TAREFA 1
Edite o texto sobre a eleição de Arlete Borges no trecho que vai de "Do ponto de vista institucional, a" até "o resultado esperado.", trocando "deputados angolanos" por "parlamentares angolanos".
TAREFA 2
Indique todos os deputados que o texto sobre a eleição de Arlete Borges nomeia como integrantes da delegação angolana.

TEXTO DA PÁGINA
============
A eleição da deputada Arlete Borges para o cargo de quarta vice-presidente do Parlamento Pan-Africano representa um reforço da presença diplomática e institucional de Angola nos principais fóruns políticos africanos. O reconhecimento foi destacado pelo presidente da Assembleia Nacional, Adão de Almeida, durante um encontro com a delegação angolana que participou na sessão extraordinária do órgão continental, realizada em Midrand, na África do Sul.
Do ponto de vista institucional, a eleição é vista como um avanço estratégico para a afirmação do Parlamento angolano dentro das estruturas da União Africana, aumentando a capacidade de influência do país em debates ligados à integração regional, governação e desenvolvimento do continente. A liderança parlamentar angolana considerou o resultado fruto do trabalho diplomático desenvolvido em torno da candidatura nacional.

No plano estratégico, o presidente da Assembleia Nacional incentivou os deputados angolanos a manterem uma actuação activa e coordenada no Parlamento Pan-Africano, reforçando a imagem de Angola como parceiro relevante nas discussões continentais. A própria deputada Arlete Borges destacou a união da delegação angolana como factor decisivo para alcançar o resultado esperado.
A delegação angolana integrou deputados de diferentes sensibilidades políticas, incluindo Arlete Borges, Maria Escovalo, Adalberto Costa Júnior e João Vahekeni, evidenciando um esforço institucional de representação parlamentar do país no espaço africano. Analistas consideram que esta articulação pode fortalecer capacidade de diálogo político e cooperação regional.

Do ponto de vista económico, o reforço da presença angolana em organismos continentais também pode gerar impactos indirectos na estratégia de integração económica africana, sobretudo no contexto da Zona de Comércio Livre Continental Africana. A participação mais activa em estruturas regionais tende a aumentar oportunidades de cooperação, circulação de investimentos e influência sobre políticas continentais.
A médio prazo, a eleição de Arlete Borges poderá contribuir para consolidar a imagem diplomática de Angola no continente, ao mesmo tempo que reforça o posicionamento do país em debates estratégicos sobre desenvolvimento, governação e integração africana.
============
Entradas de dados armazenadas
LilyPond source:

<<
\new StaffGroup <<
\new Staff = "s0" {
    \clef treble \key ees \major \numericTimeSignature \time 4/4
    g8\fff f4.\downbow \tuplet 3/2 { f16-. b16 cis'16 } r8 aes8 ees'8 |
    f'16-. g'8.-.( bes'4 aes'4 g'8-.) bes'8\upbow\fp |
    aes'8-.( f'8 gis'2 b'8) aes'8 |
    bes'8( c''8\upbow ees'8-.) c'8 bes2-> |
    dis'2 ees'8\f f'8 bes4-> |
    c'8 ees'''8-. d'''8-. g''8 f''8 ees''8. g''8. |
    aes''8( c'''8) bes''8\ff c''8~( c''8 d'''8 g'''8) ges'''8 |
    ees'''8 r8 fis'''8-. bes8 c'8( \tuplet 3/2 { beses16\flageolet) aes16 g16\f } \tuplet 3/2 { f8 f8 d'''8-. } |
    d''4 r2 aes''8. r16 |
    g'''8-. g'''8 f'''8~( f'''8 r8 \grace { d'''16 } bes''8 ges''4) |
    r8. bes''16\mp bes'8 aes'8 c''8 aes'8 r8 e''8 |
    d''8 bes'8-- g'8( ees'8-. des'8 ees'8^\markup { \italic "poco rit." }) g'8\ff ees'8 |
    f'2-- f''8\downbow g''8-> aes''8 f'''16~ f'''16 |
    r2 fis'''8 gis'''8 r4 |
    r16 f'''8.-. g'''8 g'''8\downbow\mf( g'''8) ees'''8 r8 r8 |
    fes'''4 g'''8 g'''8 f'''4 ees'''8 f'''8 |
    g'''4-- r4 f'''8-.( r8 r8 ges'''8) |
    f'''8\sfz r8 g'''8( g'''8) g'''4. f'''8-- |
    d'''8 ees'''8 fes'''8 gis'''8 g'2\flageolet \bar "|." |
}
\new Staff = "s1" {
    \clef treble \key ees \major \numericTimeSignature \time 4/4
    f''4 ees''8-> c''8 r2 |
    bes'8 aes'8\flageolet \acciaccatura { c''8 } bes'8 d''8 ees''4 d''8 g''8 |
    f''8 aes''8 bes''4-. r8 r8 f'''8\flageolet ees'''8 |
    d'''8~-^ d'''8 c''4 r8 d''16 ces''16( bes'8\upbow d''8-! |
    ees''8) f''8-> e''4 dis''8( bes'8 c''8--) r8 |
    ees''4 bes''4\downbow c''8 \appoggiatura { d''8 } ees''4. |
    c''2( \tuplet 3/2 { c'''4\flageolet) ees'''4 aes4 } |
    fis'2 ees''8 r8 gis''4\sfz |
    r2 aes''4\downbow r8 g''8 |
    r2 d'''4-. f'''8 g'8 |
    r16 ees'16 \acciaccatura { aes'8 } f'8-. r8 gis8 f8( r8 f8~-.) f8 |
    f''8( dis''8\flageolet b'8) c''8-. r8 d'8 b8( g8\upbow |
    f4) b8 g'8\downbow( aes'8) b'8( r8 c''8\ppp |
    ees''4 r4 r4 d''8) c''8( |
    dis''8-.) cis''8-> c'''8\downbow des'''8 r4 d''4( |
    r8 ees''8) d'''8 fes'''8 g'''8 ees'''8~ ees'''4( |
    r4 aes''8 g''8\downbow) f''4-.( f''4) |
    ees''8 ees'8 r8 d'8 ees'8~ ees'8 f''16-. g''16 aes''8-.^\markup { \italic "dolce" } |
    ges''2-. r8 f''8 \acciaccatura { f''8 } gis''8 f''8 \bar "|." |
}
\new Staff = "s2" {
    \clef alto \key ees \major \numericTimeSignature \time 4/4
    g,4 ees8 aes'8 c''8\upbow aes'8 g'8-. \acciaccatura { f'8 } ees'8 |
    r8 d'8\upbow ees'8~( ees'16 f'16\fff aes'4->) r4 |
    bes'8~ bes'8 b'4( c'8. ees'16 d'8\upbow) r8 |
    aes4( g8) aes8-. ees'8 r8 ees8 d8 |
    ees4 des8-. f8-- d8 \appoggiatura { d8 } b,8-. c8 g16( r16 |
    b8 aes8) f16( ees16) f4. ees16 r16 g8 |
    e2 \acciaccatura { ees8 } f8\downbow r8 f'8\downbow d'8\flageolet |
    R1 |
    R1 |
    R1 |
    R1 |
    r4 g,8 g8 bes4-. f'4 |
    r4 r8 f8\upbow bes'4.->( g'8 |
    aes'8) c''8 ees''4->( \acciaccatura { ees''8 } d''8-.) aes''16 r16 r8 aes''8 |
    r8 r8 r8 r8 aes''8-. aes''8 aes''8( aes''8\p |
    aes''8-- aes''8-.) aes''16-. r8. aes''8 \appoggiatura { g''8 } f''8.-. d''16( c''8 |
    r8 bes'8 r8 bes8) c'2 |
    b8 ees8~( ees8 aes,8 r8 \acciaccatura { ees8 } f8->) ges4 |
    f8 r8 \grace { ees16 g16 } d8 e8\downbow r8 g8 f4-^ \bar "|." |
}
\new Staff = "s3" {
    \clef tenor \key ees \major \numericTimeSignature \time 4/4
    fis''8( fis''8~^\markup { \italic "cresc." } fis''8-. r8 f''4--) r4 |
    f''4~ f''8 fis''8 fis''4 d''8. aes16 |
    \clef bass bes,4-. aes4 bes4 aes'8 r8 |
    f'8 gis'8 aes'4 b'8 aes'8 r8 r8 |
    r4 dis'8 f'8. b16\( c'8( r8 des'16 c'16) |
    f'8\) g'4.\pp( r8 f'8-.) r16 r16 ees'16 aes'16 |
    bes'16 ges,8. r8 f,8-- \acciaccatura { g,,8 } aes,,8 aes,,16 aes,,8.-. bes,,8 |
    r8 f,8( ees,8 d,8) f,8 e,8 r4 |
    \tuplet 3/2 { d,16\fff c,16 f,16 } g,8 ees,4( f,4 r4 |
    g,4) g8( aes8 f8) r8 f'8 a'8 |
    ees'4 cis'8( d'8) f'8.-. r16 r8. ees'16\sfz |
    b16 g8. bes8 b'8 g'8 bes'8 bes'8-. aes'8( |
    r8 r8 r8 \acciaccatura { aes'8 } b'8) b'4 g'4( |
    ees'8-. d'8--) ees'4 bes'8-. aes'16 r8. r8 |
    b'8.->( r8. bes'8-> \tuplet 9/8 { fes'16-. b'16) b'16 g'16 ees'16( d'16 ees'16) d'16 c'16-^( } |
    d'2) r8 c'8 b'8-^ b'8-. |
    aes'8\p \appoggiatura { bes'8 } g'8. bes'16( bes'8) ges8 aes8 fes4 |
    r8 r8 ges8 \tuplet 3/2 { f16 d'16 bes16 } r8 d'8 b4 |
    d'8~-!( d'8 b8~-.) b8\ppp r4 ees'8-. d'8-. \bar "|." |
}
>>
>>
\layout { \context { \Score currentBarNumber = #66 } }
============
RESPOSTA 1
Do ponto de vista institucional, a eleição é vista como um avanço estratégico para a afirmação do Parlamento angolano dentro das estruturas da União Africana, aumentando a capacidade de influência do país em debates ligados à integração regional, governação e desenvolvimento do continente. A liderança parlamentar angolana considerou o resultado fruto do trabalho diplomático desenvolvido em torno da candidatura nacional.

No plano estratégico, o presidente da Assembleia Nacional incentivou os parlamentares angolanos a manterem uma actuação activa e coordenada no Parlamento Pan-Africano, reforçando a imagem de Angola como parceiro relevante nas discussões continentais. A própria deputada Arlete Borges destacou a união da delegação angolana como factor decisivo para alcançar o resultado esperado.

RESPOSTA 2
- Arlete Borges
- Maria Escovalo
- Adalberto Costa Júnior
- João Vahekeni